I already had a pic of the old and new style firing pin retainers side by side on my computer and simulated what they look like when the end breaks off. When my new style broke off it broke off a little bit higher than where the old style breaks, the whole pin was bent, the end that was left bent even farther, and it was weaker than an old-style retaining pin with a broken end. The new kind are flimsier but cheap to make. They're easier to pull out too. You have to push the old style out to get them started, but I still like them better. If you carry a spare firing pin, no problem. My drill sergeants always had a firing pin stuck in their pistol belt when we went to the range. They're a lot better than a bullet tip to make sight adjustments, plus you can push out pins with them, etc.

Saved data entries
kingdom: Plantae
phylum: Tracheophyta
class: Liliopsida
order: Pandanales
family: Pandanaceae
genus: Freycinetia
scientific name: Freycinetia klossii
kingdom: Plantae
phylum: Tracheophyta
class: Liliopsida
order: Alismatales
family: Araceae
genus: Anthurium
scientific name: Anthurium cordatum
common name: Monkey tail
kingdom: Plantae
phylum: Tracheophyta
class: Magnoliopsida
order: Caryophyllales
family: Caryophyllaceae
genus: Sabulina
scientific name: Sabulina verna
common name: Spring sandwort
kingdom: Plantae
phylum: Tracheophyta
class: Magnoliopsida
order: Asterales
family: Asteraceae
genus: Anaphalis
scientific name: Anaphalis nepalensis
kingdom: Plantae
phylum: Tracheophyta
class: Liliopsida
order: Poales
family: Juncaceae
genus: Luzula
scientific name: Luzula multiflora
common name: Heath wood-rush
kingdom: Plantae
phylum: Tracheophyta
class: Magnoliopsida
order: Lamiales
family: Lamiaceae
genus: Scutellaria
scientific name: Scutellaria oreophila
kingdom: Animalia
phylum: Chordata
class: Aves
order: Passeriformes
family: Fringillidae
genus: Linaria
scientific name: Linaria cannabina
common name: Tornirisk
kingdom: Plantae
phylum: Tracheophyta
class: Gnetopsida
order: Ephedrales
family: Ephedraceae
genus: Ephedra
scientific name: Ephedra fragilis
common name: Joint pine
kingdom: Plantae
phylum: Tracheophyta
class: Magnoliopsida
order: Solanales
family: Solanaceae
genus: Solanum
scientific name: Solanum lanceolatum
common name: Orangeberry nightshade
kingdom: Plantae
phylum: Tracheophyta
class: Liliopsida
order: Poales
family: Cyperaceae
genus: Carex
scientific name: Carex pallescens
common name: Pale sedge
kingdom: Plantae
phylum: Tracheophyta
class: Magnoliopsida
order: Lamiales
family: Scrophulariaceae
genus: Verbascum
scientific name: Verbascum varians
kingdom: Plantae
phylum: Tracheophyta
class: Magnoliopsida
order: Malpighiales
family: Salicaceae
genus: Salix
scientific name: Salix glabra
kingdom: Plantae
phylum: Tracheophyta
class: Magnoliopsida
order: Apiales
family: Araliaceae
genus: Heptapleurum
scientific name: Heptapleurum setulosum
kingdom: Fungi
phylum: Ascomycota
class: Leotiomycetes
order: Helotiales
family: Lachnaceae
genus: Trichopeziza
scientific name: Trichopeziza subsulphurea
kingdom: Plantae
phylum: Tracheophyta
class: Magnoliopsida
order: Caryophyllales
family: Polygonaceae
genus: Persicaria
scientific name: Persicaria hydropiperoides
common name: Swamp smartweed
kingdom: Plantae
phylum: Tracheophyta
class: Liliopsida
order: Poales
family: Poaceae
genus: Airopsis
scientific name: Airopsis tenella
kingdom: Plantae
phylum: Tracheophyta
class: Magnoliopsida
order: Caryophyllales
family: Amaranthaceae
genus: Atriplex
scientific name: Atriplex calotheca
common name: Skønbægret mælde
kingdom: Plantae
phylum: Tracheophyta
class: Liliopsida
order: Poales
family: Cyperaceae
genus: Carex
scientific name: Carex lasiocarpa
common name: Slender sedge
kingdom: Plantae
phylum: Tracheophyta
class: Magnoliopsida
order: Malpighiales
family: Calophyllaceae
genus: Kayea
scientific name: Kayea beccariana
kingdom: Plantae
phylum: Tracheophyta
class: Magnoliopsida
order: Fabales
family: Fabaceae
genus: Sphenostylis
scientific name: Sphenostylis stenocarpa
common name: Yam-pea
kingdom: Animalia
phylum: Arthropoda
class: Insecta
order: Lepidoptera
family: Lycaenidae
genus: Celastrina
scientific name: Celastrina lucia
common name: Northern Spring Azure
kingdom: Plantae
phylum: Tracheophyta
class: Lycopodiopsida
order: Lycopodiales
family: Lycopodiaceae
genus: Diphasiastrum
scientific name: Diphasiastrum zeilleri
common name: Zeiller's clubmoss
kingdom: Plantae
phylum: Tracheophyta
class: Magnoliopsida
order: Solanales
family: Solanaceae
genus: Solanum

### [GOAL OF THE EXERCISE]
From the text on firing pin retainers, set down word for word the passage that begins with "I already had" and ends with "with them, etc.".

### [TASK OUTPUT]
I already had a pic of the old and new style firing pin retainers side by side on my computer and simulated what they look like when the end breaks off. When my new style broke off it broke off a little bit higher than where the old style breaks, the whole pin was bent, the end that was left bent even farther, and it was weaker than an old-style retaining pin with a broken end. The new kind are flimsier but cheap to make. They're easier to pull out too. You have to push the old style out to get them started, but I still like them better. If you carry a spare firing pin, no problem. My drill sergeants always had a firing pin stuck in their pistol belt when we went to the range. They're a lot better than a bullet tip to make sight adjustments, plus you can push out pins with them, etc.